Around the globe, The Gospel Coalition is a force for evil promoting and justifying Branch Covidianism, a false religion built behind devotion to coronavirus. In addition to promoting lockdowns, mandates, vaccine passports, they also attacked pastors and churches that stood up for biblical ecclesiology which places Christ not the state at the head of the church. When gathering in obedience to Hebrew 10:24-25 became a fashionable position to take, TGC editor, Collin Hansen published a book advocating what he and coauthor Jonathan Leeman vehemently opposed.
Effeminacy is a sin (1 Corinthians 6:9-10). The Gospel Coalition is generally characterized by its effeminate articles that poorly address the issues of modern day culture and promote winsome behavior instead of biblical behavior.
If Evangelical Dark Web published the material that The Gospel Coalition does, a believer would rightly doubt my faith in Christ. The Gospel Coalition has repeatedly shown to be an enemy within the church, and this is reflective of the legacy of Tim Keller.
The concerns with Tim Keller are simple; however, because Keller is a huge name in Evangelicalism, there is greater resistance to drawing the same conclusion you would draw to a lesser known figure. In this way, this verdict is quite similar to John Piper. However, it is undeniable that Keller is far worse than Piper. When it comes to creation, Tim Keller is theologically liberal, which is a euphemism for apostate. Keller clearly uses Darwinian Evolution as a framework for interpreting the creation account in Genesis. In this process he has legitimized evil men like Francis Collins in the eyes of Evangelicalism who denies the biblical Adam. Darwinian Evolution is a separate religion from Christianity. It’s an incompatible creation story and there is no basis for morality with Darwinism. Yet this syncretism is highly apparent in Keller’s theology.

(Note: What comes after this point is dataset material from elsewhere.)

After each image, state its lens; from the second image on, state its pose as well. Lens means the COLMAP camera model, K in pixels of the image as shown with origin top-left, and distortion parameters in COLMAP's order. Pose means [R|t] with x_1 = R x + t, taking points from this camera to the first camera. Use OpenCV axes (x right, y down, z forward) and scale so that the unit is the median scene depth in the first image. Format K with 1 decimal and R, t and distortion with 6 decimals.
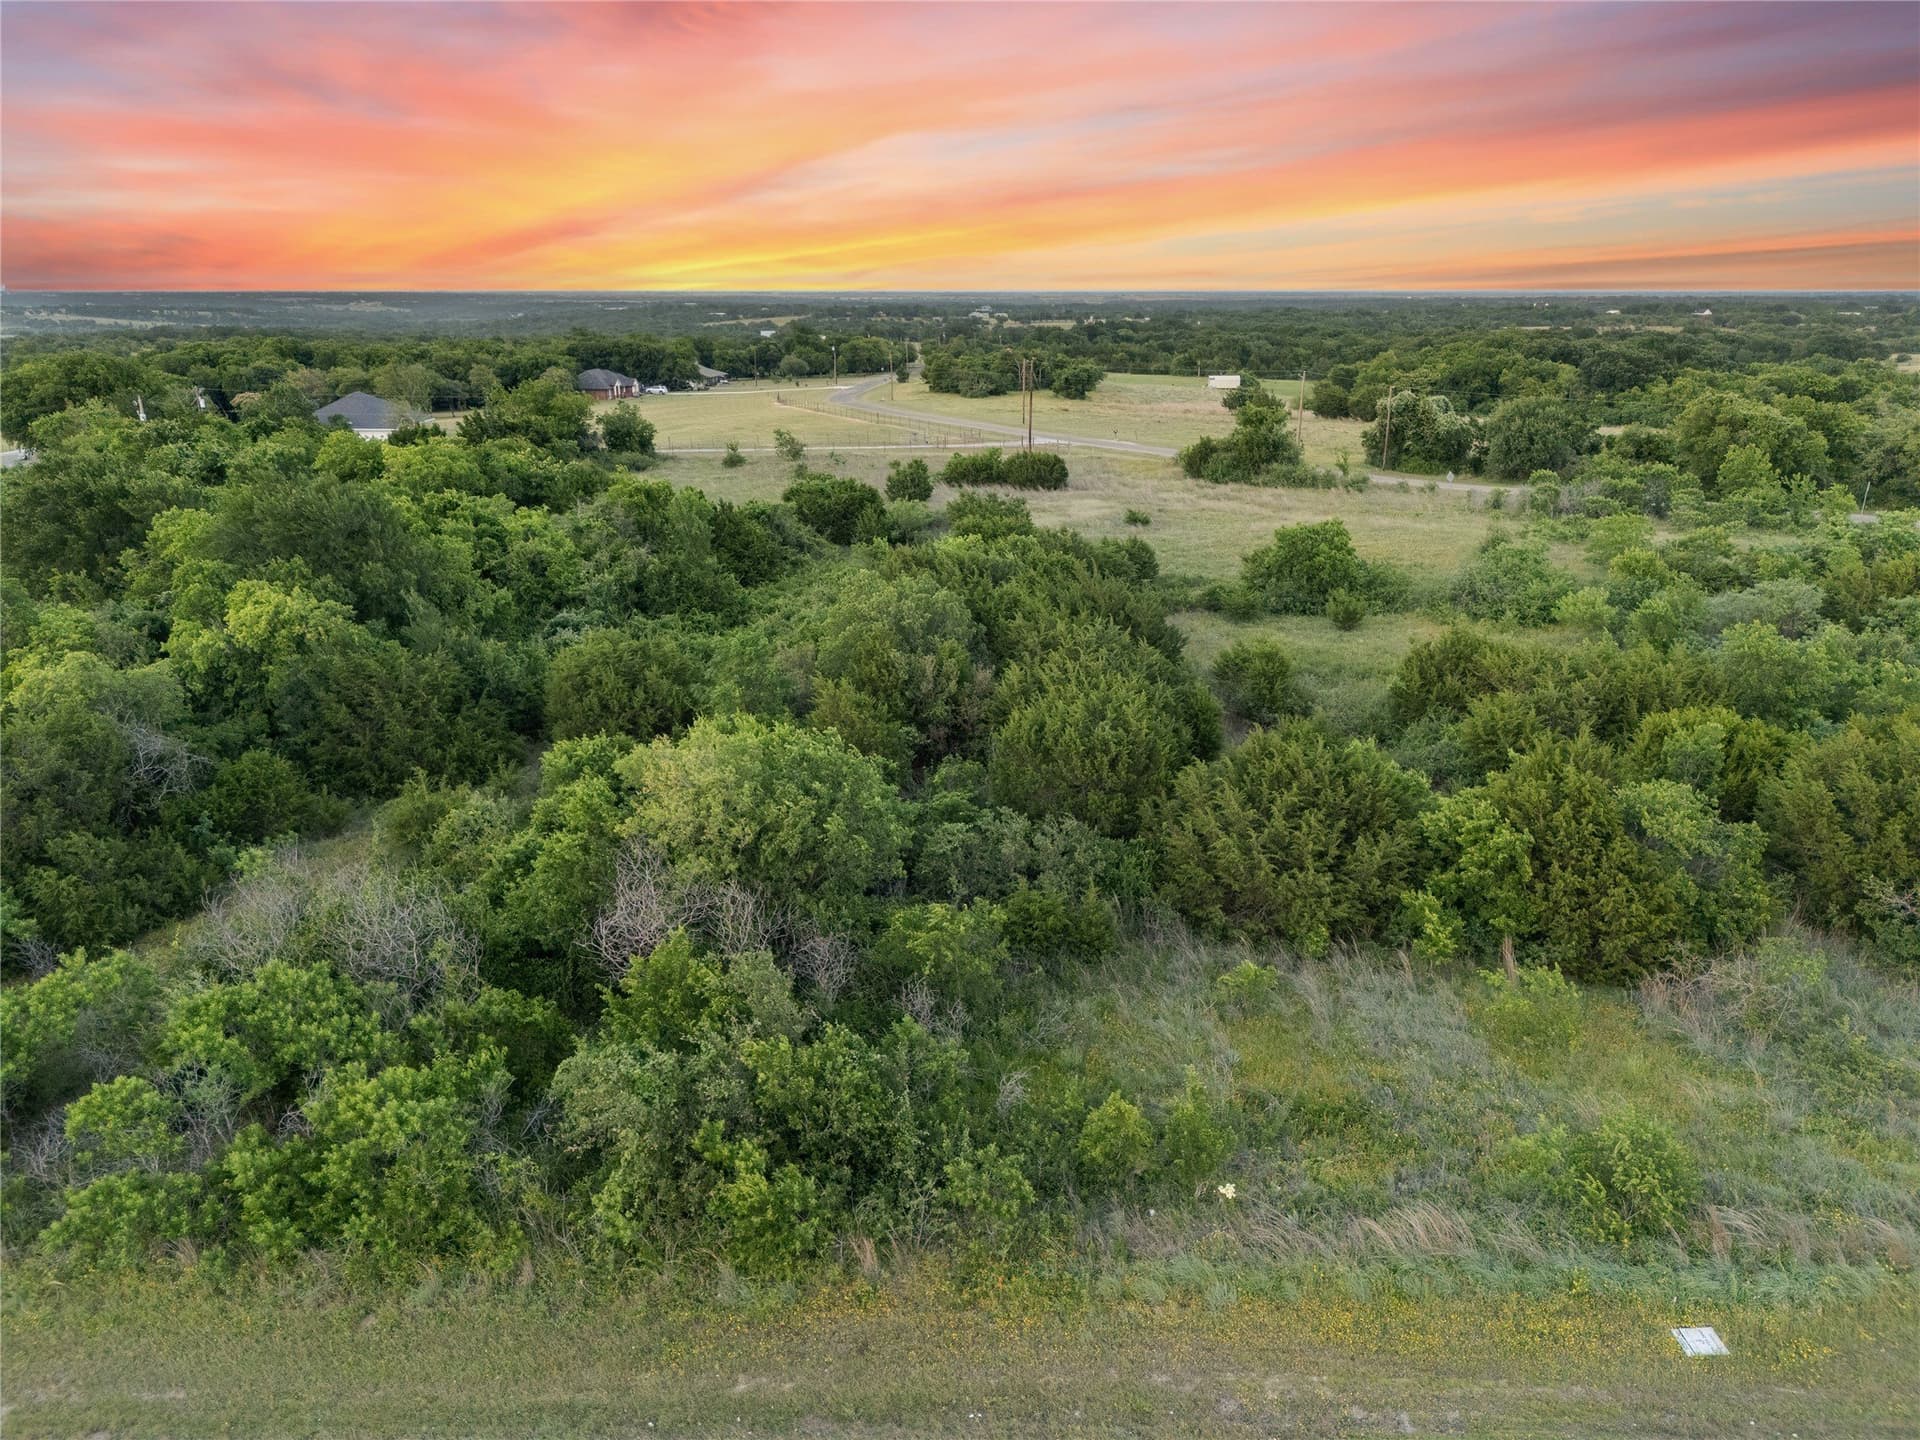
lens RADIAL K [[1446.1, 0, 960.0], [0, 1446.1, 720.0], [0, 0, 1]] dist [0.042916, -0.001512]
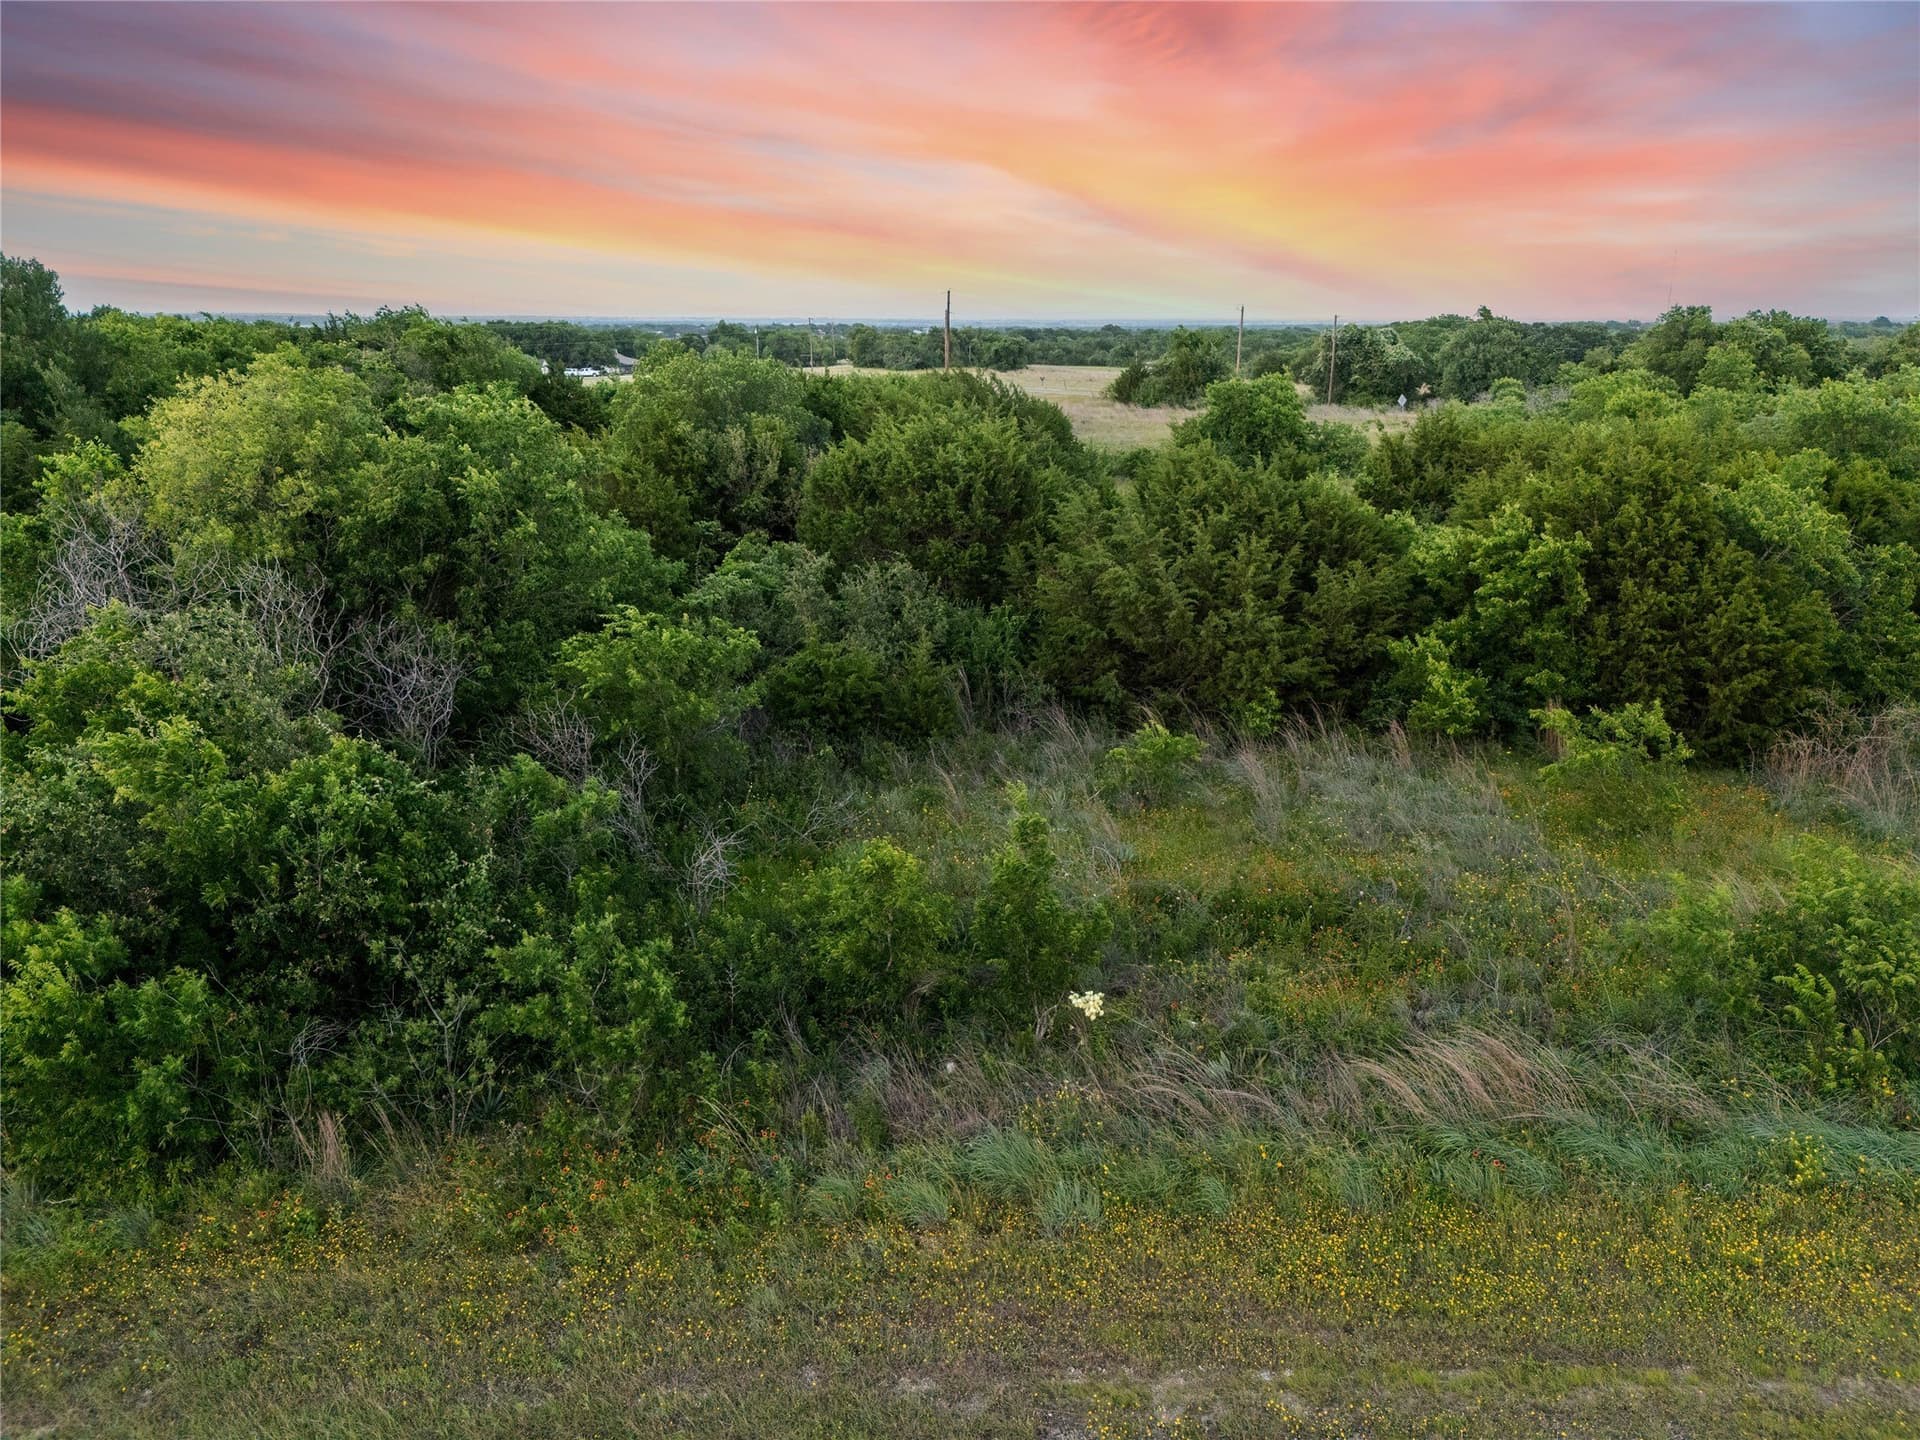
lens RADIAL K [[1414.1, 0, 960.0], [0, 1414.1, 720.0], [0, 0, 1]] dist [0.076983, -0.083013]
pose [[0.999457, -0.010847, 0.031116, 0.095766], [0.011743, 0.999517, -0.028761, 0.181599], [-0.030789, 0.029110, 0.999102, 0.388597]]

Additionally, Tim Keller is highly influential in advancing the Social Justice Gospel. But Tim Keller is not jumping on the bandwagon of Social Justice. Keller is not merely taken captive by vain ideology of Cultural Marxism. He has been a Marxist this entire time. Keller has not changed.
Tim Keller’s legacy will undeniably be one of great harm to the church. Even his own church post his retirement, would institute medical apartheid. Most recently, the prospect of terminal cancer has Keller becoming more brazen with his beliefs, actively pushing a seminar that promoted third-waysim and promoting Stephen Colbert’s false gospel.
What many would consider an abysmal finish for one of the top names in Evangelicalism is more accurately described as the unravelling of someone who was groomed by theological liberals to advance theological liberalism. The conclusion of the entirety of Tim Keller’s ministry is that he has been an enemy within the church. This would merit a Category 4 rating.